> **What the task asks**: Would you please output, word for word, the span of the listing below that opens on the line containing "side table [122,221,220,352]" and closes on the line containing "- notebook [108,528,297,596]"? Include both ends and nothing more.
************
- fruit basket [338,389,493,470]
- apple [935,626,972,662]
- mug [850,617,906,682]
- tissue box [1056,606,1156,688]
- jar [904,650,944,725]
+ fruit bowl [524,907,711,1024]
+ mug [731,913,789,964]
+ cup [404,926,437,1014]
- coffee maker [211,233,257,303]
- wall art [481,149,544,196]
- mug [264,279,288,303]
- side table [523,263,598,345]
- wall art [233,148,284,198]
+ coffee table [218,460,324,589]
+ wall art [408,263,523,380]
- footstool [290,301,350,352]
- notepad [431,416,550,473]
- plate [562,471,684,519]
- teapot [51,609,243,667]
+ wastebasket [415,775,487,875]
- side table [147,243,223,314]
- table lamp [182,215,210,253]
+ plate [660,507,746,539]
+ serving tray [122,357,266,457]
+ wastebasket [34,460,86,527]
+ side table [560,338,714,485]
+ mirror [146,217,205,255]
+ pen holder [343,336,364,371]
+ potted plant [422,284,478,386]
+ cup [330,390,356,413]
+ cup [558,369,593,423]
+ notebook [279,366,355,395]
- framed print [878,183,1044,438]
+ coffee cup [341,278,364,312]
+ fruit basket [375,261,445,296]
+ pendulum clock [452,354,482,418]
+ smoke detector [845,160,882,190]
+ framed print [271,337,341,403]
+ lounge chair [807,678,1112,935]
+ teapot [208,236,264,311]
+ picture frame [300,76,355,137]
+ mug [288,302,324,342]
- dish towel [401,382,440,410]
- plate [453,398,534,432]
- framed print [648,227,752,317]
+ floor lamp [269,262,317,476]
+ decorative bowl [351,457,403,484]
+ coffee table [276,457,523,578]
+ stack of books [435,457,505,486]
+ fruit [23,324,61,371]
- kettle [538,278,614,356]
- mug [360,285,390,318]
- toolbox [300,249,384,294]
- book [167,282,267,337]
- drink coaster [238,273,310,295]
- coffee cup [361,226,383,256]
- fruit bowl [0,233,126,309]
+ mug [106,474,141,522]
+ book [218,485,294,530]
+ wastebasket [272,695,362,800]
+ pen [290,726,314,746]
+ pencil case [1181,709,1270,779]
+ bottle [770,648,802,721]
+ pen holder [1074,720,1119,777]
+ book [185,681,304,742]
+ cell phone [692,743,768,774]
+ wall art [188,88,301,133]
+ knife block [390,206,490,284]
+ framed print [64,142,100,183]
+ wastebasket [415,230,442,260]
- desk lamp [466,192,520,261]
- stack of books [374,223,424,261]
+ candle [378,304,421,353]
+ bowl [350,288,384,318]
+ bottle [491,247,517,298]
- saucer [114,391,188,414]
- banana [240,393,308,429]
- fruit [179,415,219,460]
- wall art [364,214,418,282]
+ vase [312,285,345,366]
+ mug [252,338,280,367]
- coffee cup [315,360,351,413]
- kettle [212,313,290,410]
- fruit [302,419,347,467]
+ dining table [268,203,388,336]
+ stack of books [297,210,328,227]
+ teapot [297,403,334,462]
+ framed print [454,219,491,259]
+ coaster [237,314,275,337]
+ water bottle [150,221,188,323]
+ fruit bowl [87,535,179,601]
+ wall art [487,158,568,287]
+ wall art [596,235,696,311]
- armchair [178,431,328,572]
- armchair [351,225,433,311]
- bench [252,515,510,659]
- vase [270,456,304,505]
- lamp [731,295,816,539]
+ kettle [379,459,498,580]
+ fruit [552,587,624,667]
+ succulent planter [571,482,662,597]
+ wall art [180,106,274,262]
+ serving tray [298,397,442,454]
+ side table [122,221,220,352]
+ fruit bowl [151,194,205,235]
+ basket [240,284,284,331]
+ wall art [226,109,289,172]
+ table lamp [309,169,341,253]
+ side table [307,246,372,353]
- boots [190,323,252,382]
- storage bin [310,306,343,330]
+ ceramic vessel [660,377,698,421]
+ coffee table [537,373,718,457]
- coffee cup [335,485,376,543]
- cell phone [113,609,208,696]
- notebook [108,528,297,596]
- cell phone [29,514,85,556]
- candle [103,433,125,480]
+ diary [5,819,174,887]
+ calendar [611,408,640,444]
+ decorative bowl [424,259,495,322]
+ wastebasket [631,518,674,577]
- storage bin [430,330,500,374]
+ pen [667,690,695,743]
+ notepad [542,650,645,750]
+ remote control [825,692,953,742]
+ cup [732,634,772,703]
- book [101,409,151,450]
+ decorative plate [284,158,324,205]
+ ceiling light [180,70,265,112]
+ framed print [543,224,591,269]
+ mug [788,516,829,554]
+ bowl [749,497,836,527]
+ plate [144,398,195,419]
************
> **Response area**:
+ side table [122,221,220,352]
+ fruit bowl [151,194,205,235]
+ basket [240,284,284,331]
+ wall art [226,109,289,172]
+ table lamp [309,169,341,253]
+ side table [307,246,372,353]
- boots [190,323,252,382]
- storage bin [310,306,343,330]
+ ceramic vessel [660,377,698,421]
+ coffee table [537,373,718,457]
- coffee cup [335,485,376,543]
- cell phone [113,609,208,696]
- notebook [108,528,297,596]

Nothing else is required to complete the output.